*Instructions for the task*.
Find "potted plant: present" in the material below and restate exactly the line holding it together with every line that comes after.
::::::
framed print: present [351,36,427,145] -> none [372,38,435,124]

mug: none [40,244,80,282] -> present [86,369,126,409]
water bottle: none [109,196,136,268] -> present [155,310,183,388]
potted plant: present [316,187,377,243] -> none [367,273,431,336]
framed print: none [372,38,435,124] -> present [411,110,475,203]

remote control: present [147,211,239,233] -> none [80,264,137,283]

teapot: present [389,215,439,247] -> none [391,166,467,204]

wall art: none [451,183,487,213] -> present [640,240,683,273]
::::::
*Solution for this task*.
potted plant: present [316,187,377,243] -> none [367,273,431,336]
framed print: none [372,38,435,124] -> present [411,110,475,203]

remote control: present [147,211,239,233] -> none [80,264,137,283]

teapot: present [389,215,439,247] -> none [391,166,467,204]

wall art: none [451,183,487,213] -> present [640,240,683,273]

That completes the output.